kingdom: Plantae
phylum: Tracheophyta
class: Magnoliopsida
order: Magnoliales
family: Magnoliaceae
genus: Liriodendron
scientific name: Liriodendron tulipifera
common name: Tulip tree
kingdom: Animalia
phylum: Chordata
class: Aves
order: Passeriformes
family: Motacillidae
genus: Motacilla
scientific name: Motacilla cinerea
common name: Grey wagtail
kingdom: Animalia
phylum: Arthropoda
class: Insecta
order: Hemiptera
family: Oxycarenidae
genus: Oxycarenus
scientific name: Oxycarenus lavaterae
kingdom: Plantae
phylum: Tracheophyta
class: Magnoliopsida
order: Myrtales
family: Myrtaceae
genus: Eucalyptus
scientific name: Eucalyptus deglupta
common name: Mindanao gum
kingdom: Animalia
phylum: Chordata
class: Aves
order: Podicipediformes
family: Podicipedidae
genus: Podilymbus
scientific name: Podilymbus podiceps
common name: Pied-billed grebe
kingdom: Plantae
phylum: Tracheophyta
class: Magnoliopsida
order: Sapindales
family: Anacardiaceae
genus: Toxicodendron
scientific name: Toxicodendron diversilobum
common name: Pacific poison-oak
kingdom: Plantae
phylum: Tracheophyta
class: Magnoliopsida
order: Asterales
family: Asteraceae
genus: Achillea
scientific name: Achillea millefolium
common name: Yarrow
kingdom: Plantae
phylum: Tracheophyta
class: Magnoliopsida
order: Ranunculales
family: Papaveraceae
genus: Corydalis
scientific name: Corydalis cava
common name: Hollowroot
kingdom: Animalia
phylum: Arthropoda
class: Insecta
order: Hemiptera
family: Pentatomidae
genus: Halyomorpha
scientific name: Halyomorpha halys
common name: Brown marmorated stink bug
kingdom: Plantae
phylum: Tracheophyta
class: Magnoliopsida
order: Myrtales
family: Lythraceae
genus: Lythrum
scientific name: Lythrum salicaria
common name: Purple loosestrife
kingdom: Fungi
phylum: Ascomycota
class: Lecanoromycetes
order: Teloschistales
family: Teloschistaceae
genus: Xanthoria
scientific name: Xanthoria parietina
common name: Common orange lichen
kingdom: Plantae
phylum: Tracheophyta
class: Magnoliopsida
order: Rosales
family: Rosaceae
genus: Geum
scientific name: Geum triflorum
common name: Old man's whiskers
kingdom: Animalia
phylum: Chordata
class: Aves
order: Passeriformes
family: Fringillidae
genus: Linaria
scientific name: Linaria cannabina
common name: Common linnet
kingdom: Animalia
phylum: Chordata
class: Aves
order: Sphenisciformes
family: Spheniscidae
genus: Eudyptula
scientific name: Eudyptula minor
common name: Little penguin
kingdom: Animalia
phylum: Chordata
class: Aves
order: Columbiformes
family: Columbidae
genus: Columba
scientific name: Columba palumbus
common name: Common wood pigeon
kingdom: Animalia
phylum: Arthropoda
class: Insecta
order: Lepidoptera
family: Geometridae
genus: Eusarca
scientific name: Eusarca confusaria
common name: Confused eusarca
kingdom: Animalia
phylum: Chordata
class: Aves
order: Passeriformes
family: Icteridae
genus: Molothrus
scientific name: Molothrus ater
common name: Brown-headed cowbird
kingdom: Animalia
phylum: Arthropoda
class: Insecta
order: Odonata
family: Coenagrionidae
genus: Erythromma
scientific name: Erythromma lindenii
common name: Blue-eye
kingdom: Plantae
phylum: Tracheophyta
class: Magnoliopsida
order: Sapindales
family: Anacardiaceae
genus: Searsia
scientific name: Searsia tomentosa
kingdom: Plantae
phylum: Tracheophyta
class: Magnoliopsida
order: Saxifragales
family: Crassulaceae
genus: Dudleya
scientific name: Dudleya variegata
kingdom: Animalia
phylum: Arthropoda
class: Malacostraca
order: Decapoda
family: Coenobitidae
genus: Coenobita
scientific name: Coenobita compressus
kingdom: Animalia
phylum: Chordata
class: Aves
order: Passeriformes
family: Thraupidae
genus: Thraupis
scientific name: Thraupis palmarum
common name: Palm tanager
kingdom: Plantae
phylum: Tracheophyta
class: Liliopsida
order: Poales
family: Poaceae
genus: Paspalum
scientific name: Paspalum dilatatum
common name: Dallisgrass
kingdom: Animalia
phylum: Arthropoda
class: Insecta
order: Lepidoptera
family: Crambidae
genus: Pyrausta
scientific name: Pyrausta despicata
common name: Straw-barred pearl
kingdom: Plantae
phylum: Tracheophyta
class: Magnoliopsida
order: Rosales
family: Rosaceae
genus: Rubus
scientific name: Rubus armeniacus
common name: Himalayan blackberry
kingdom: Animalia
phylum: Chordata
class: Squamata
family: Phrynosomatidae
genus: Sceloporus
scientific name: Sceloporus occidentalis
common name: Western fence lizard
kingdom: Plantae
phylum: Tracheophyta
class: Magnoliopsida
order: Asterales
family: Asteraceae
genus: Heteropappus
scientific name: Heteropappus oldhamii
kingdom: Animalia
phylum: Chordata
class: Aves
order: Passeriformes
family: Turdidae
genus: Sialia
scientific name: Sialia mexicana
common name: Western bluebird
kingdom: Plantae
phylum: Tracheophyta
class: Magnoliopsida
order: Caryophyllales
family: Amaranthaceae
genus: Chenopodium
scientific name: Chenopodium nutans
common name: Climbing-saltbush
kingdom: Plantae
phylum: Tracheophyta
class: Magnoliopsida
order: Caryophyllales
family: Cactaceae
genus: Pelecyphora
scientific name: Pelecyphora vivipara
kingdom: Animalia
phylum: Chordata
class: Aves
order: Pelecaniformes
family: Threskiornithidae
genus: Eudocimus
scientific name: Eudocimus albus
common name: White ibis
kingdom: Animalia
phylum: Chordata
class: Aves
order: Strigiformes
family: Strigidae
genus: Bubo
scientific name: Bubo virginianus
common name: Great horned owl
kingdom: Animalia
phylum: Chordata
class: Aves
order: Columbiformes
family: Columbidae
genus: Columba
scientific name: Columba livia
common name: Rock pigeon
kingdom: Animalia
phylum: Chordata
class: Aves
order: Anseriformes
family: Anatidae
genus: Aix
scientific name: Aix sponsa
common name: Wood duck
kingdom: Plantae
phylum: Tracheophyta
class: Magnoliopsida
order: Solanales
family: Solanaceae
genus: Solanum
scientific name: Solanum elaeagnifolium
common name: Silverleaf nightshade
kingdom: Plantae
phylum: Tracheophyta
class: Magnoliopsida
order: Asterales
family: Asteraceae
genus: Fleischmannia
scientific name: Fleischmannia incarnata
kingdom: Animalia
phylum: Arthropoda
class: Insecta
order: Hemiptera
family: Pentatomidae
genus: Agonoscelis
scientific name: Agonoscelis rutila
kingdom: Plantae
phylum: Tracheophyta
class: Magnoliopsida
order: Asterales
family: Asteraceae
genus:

** Goal **
Rewrite every line in the records as a JSON list of strings, with one string per line and blank lines omitted.

** Full response **
[
  "kingdom: Plantae",
  "phylum: Tracheophyta",
  "class: Magnoliopsida",
  "order: Magnoliales",
  "family: Magnoliaceae",
  "genus: Liriodendron",
  "scientific name: Liriodendron tulipifera",
  "common name: Tulip tree",
  "kingdom: Animalia",
  "phylum: Chordata",
  "class: Aves",
  "order: Passeriformes",
  "family: Motacillidae",
  "genus: Motacilla",
  "scientific name: Motacilla cinerea",
  "common name: Grey wagtail",
  "kingdom: Animalia",
  "phylum: Arthropoda",
  "class: Insecta",
  "order: Hemiptera",
  "family: Oxycarenidae",
  "genus: Oxycarenus",
  "scientific name: Oxycarenus lavaterae",
  "kingdom: Plantae",
  "phylum: Tracheophyta",
  "class: Magnoliopsida",
  "order: Myrtales",
  "family: Myrtaceae",
  "genus: Eucalyptus",
  "scientific name: Eucalyptus deglupta",
  "common name: Mindanao gum",
  "kingdom: Animalia",
  "phylum: Chordata",
  "class: Aves",
  "order: Podicipediformes",
  "family: Podicipedidae",
  "genus: Podilymbus",
  "scientific name: Podilymbus podiceps",
  "common name: Pied-billed grebe",
  "kingdom: Plantae",
  "phylum: Tracheophyta",
  "class: Magnoliopsida",
  "order: Sapindales",
  "family: Anacardiaceae",
  "genus: Toxicodendron",
  "scientific name: Toxicodendron diversilobum",
  "common name: Pacific poison-oak",
  "kingdom: Plantae",
  "phylum: Tracheophyta",
  "class: Magnoliopsida",
  "order: Asterales",
  "family: Asteraceae",
  "genus: Achillea",
  "scientific name: Achillea millefolium",
  "common name: Yarrow",
  "kingdom: Plantae",
  "phylum: Tracheophyta",
  "class: Magnoliopsida",
  "order: Ranunculales",
  "family: Papaveraceae",
  "genus: Corydalis",
  "scientific name: Corydalis cava",
  "common name: Hollowroot",
  "kingdom: Animalia",
  "phylum: Arthropoda",
  "class: Insecta",
  "order: Hemiptera",
  "family: Pentatomidae",
  "genus: Halyomorpha",
  "scientific name: Halyomorpha halys",
  "common name: Brown marmorated stink bug",
  "kingdom: Plantae",
  "phylum: Tracheophyta",
  "class: Magnoliopsida",
  "order: Myrtales",
  "family: Lythraceae",
  "genus: Lythrum",
  "scientific name: Lythrum salicaria",
  "common name: Purple loosestrife",
  "kingdom: Fungi",
  "phylum: Ascomycota",
  "class: Lecanoromycetes",
  "order: Teloschistales",
  "family: Teloschistaceae",
  "genus: Xanthoria",
  "scientific name: Xanthoria parietina",
  "common name: Common orange lichen",
  "kingdom: Plantae",
  "phylum: Tracheophyta",
  "class: Magnoliopsida",
  "order: Rosales",
  "family: Rosaceae",
  "genus: Geum",
  "scientific name: Geum triflorum",
  "common name: Old man's whiskers",
  "kingdom: Animalia",
  "phylum: Chordata",
  "class: Aves",
  "order: Passeriformes",
  "family: Fringillidae",
  "genus: Linaria",
  "scientific name: Linaria cannabina",
  "common name: Common linnet",
  "kingdom: Animalia",
  "phylum: Chordata",
  "class: Aves",
  "order: Sphenisciformes",
  "family: Spheniscidae",
  "genus: Eudyptula",
  "scientific name: Eudyptula minor",
  "common name: Little penguin",
  "kingdom: Animalia",
  "phylum: Chordata",
  "class: Aves",
  "order: Columbiformes",
  "family: Columbidae",
  "genus: Columba",
  "scientific name: Columba palumbus",
  "common name: Common wood pigeon",
  "kingdom: Animalia",
  "phylum: Arthropoda",
  "class: Insecta",
  "order: Lepidoptera",
  "family: Geometridae",
  "genus: Eusarca",
  "scientific name: Eusarca confusaria",
  "common name: Confused eusarca",
  "kingdom: Animalia",
  "phylum: Chordata",
  "class: Aves",
  "order: Passeriformes",
  "family: Icteridae",
  "genus: Molothrus",
  "scientific name: Molothrus ater",
  "common name: Brown-headed cowbird",
  "kingdom: Animalia",
  "phylum: Arthropoda",
  "class: Insecta",
  "order: Odonata",
  "family: Coenagrionidae",
  "genus: Erythromma",
  "scientific name: Erythromma lindenii",
  "common name: Blue-eye",
  "kingdom: Plantae",
  "phylum: Tracheophyta",
  "class: Magnoliopsida",
  "order: Sapindales",
  "family: Anacardiaceae",
  "genus: Searsia",
  "scientific name: Searsia tomentosa",
  "kingdom: Plantae",
  "phylum: Tracheophyta",
  "class: Magnoliopsida",
  "order: Saxifragales",
  "family: Crassulaceae",
  "genus: Dudleya",
  "scientific name: Dudleya variegata",
  "kingdom: Animalia",
  "phylum: Arthropoda",
  "class: Malacostraca",
  "order: Decapoda",
  "family: Coenobitidae",
  "genus: Coenobita",
  "scientific name: Coenobita compressus",
  "kingdom: Animalia",
  "phylum: Chordata",
  "class: Aves",
  "order: Passeriformes",
  "family: Thraupidae",
  "genus: Thraupis",
  "scientific name: Thraupis palmarum",
  "common name: Palm tanager",
  "kingdom: Plantae",
  "phylum: Tracheophyta",
  "class: Liliopsida",
  "order: Poales",
  "family: Poaceae",
  "genus: Paspalum",
  "scientific name: Paspalum dilatatum",
  "common name: Dallisgrass",
  "kingdom: Animalia",
  "phylum: Arthropoda",
  "class: Insecta",
  "order: Lepidoptera",
  "family: Crambidae",
  "genus: Pyrausta",
  "scientific name: Pyrausta despicata",
  "common name: Straw-barred pearl",
  "kingdom: Plantae",
  "phylum: Tracheophyta",
  "class: Magnoliopsida",
  "order: Rosales",
  "family: Rosaceae",
  "genus: Rubus",
  "scientific name: Rubus armeniacus",
  "common name: Himalayan blackberry",
  "kingdom: Animalia",
  "phylum: Chordata",
  "class: Squamata",
  "family: Phrynosomatidae",
  "genus: Sceloporus",
  "scientific name: Sceloporus occidentalis",
  "common name: Western fence lizard",
  "kingdom: Plantae",
  "phylum: Tracheophyta",
  "class: Magnoliopsida",
  "order: Asterales",
  "family: Asteraceae",
  "genus: Heteropappus",
  "scientific name: Heteropappus oldhamii",
  "kingdom: Animalia",
  "phylum: Chordata",
  "class: Aves",
  "order: Passeriformes",
  "family: Turdidae",
  "genus: Sialia",
  "scientific name: Sialia mexicana",
  "common name: Western bluebird",
  "kingdom: Plantae",
  "phylum: Tracheophyta",
  "class: Magnoliopsida",
  "order: Caryophyllales",
  "family: Amaranthaceae",
  "genus: Chenopodium",
  "scientific name: Chenopodium nutans",
  "common name: Climbing-saltbush",
  "kingdom: Plantae",
  "phylum: Tracheophyta",
  "class: Magnoliopsida",
  "order: Caryophyllales",
  "family: Cactaceae",
  "genus: Pelecyphora",
  "scientific name: Pelecyphora vivipara",
  "kingdom: Animalia",
  "phylum: Chordata",
  "class: Aves",
  "order: Pelecaniformes",
  "family: Threskiornithidae",
  "genus: Eudocimus",
  "scientific name: Eudocimus albus",
  "common name: White ibis",
  "kingdom: Animalia",
  "phylum: Chordata",
  "class: Aves",
  "order: Strigiformes",
  "family: Strigidae",
  "genus: Bubo",
  "scientific name: Bubo virginianus",
  "common name: Great horned owl",
  "kingdom: Animalia",
  "phylum: Chordata",
  "class: Aves",
  "order: Columbiformes",
  "family: Columbidae",
  "genus: Columba",
  "scientific name: Columba livia",
  "common name: Rock pigeon",
  "kingdom: Animalia",
  "phylum: Chordata",
  "class: Aves",
  "order: Anseriformes",
  "family: Anatidae",
  "genus: Aix",
  "scientific name: Aix sponsa",
  "common name: Wood duck",
  "kingdom: Plantae",
  "phylum: Tracheophyta",
  "class: Magnoliopsida",
  "order: Solanales",
  "family: Solanaceae",
  "genus: Solanum",
  "scientific name: Solanum elaeagnifolium",
  "common name: Silverleaf nightshade",
  "kingdom: Plantae",
  "phylum: Tracheophyta",
  "class: Magnoliopsida",
  "order: Asterales",
  "family: Asteraceae",
  "genus: Fleischmannia",
  "scientific name: Fleischmannia incarnata",
  "kingdom: Animalia",
  "phylum: Arthropoda",
  "class: Insecta",
  "order: Hemiptera",
  "family: Pentatomidae",
  "genus: Agonoscelis",
  "scientific name: Agonoscelis rutila",
  "kingdom: Plantae",
  "phylum: Tracheophyta",
  "class: Magnoliopsida",
  "order: Asterales",
  "family: Asteraceae",
  "genus:"
]